Consider both bicarbonate and lidocaine as below.
Seizures
These are extremely dangerous (for obvious reasons). Respiratory acidosis leads to increased drug levels which leads to worsened toxicity. Seizures need to be aggressively treated.
- Immediate therapies: Benzodiazepines and hypertonic bicarbonate.
- Intubate if required. Sedate with PPF or benzodiazepines.
- Ongoing AEDs can be considered for recurrent seizures or status epilepticus: LEV is the AED of choice. Avoid PHT as it can exacerbate cardiac toxicity.
Wide Complex Tachycardia
Often represents ST with wide bizarre QRS due to delayed conduction rather than true VT.
Bicarbonate Therapy
How does bicarb work? High sodium content increases the function of cardiac Na channels, increasing the pH may decreasing drug binding to the Na channel, and increasing the pH reduces the free drug concentration of drugs such as TCAs and flecainide.

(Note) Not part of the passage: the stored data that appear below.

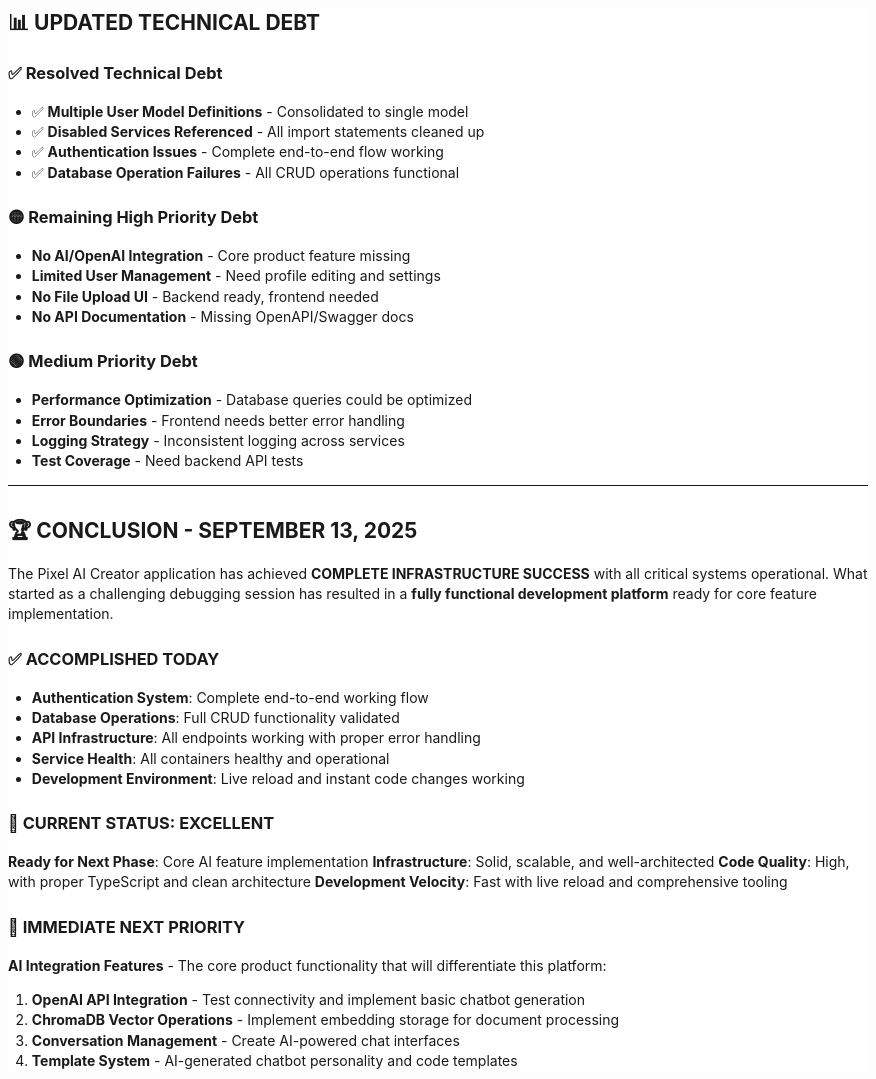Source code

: 
## 📊 UPDATED TECHNICAL DEBT

### ✅ **Resolved Technical Debt**

- ✅ **Multiple User Model Definitions** - Consolidated to single model
- ✅ **Disabled Services Referenced** - All import statements cleaned up
- ✅ **Authentication Issues** - Complete end-to-end flow working
- ✅ **Database Operation Failures** - All CRUD operations functional

### 🟡 **Remaining High Priority Debt**

- **No AI/OpenAI Integration** - Core product feature missing
- **Limited User Management** - Need profile editing and settings
- **No File Upload UI** - Backend ready, frontend needed
- **No API Documentation** - Missing OpenAPI/Swagger docs

### 🟢 **Medium Priority Debt**

- **Performance Optimization** - Database queries could be optimized
- **Error Boundaries** - Frontend needs better error handling
- **Logging Strategy** - Inconsistent logging across services
- **Test Coverage** - Need backend API tests

---

## 🏆 CONCLUSION - SEPTEMBER 13, 2025

The Pixel AI Creator application has achieved **COMPLETE INFRASTRUCTURE SUCCESS** with all critical systems operational. What started as a challenging debugging session has resulted in a **fully functional development platform** ready for core feature implementation.

### ✅ **ACCOMPLISHED TODAY**

- **Authentication System**: Complete end-to-end working flow
- **Database Operations**: Full CRUD functionality validated
- **API Infrastructure**: All endpoints working with proper error handling
- **Service Health**: All containers healthy and operational
- **Development Environment**: Live reload and instant code changes working

### 🚀 **CURRENT STATUS: EXCELLENT**

**Ready for Next Phase**: Core AI feature implementation
**Infrastructure**: Solid, scalable, and well-architected
**Code Quality**: High, with proper TypeScript and clean architecture
**Development Velocity**: Fast with live reload and comprehensive tooling

### 🎯 **IMMEDIATE NEXT PRIORITY**

**AI Integration Features** - The core product functionality that will differentiate this platform:

1. **OpenAI API Integration** - Test connectivity and implement basic chatbot generation
2. **ChromaDB Vector Operations** - Implement embedding storage for document processing
3. **Conversation Management** - Create AI-powered chat interfaces
4. **Template System** - AI-generated chatbot personality and code templates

Indications for bicarbonate: seizure, ventricular arrhythmia, QRS > 100 (new from baseline), hypotension without hypovolemia.

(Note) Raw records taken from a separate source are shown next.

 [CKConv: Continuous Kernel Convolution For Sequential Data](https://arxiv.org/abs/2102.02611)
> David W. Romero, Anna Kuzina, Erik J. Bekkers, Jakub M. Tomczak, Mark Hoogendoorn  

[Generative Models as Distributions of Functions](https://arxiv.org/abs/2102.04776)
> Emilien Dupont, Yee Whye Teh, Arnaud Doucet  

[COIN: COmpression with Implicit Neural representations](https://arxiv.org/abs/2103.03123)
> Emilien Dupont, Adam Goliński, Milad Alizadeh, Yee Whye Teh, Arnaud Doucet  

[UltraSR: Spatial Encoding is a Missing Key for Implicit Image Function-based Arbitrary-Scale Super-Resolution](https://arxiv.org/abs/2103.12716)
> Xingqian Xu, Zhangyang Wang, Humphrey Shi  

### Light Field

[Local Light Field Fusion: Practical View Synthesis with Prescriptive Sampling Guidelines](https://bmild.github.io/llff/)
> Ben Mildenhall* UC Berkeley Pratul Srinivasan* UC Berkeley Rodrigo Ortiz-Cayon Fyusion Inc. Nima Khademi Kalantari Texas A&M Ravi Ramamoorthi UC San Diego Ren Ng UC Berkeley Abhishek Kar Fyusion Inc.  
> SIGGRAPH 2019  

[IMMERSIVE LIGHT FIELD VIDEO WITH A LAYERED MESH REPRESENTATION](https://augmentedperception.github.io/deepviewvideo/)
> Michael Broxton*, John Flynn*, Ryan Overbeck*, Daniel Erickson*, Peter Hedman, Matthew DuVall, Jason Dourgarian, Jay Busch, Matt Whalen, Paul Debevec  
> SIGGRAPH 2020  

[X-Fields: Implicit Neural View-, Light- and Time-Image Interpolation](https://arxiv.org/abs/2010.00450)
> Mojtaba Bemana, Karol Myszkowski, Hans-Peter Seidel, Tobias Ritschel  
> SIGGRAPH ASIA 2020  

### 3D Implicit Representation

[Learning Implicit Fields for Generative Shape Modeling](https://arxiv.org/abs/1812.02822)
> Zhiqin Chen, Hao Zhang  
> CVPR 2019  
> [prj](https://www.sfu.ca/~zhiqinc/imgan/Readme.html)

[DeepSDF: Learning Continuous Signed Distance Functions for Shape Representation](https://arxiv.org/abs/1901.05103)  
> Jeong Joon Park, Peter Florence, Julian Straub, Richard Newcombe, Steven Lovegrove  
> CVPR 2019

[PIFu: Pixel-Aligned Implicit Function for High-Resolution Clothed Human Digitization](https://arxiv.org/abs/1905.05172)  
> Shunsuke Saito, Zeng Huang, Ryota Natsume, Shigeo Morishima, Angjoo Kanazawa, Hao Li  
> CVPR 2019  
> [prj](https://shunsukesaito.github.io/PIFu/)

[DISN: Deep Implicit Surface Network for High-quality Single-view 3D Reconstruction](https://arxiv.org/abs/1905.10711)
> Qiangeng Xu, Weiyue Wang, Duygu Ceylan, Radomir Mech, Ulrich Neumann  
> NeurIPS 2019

Initial loading dose: 100 mEq NaHCO3 repeated PRN to decrease the QRS interval to <100 ms. Occasionally can require many ampules (e.g. 10-30x) but generally will respond to a few ampules alone.
Maintenance therapy: continue maintenance isotonic NaHCO3 at 150-250 mL/hr. Continue to monitor the QRS, electrolytes.
Therapeutic goals:
- QRS < 100 ms (if possible)
- pH moderately elevated (7.50-7.55) with bicarbonate or hyperventilation
- Avoid excess hypernatremia
- Avoid hypokalemia and hypocalcemia
Lidocaine
- MOA: Class IB antiarrhythmic which inhibits Na channels, but does so in a competitive inhibition manner. As well, does not prolong the QRS and can shorten the QTc.
- Definite indications: recurrent ventricular arrhythmia despite bicarb. Persistent cardiac arrest due to VT/VF.
- Possible indications: persistent hypotension with prolonged QRS refractory to other interventions, very wide QRS despite bicarb.
- Dosing:
- Bolus dose: 1.5 mg/kg over 2-3 minutes
- Infusion dose: 1-2 mg/min or as required
- Additional doses: 0.5-0.75 mg/kg every 5-10 minutes up to maximum cumulative dose of 3 mg/kg for refractory VT/VF.
Lipid Emulsion
- Third-line therapy. Indications can be refractory shock, cardiac arrest, recurrent arrhythmias despite other therapies. Effective for Local Anaesthetic Systemic Toxicity (LAST), TCA toxicity, other sodium channel blocker toxicity.
- MOA: unclear. The lipid shuttle theory postulates that ILE acts as a scavenger of lipophilic toxins which remove the drug from sensitive organs and high perfusion organs, and redirects to other organs like the muscle and liver for detoxification and storage.
- Adverse effects: lab errors, pancreatitis, ARDS, ARF
- contraindications: severe allergies to soybean oil and egg yolk; lipid storage and lipid metabolism disorders
Dosing per ACMT Guidance:
Phase | Dose |
---|---|
Bolus | 20% lipid emulsion 1.5 mL/kg over 2-3 minutes |
Infusion | 20% lipid emulsion 0.25 mL/kg/min |
Repeat bolus | As required for patients with asystole, PEA, or recurrent hemodynamic instability |
Maximum total dose | 10-12 mL/kg regardless of patient response |
LRT should be terminated after 1 hour or if the patient's clinical status permits, sooner. Longer infusions may be required in severe cases.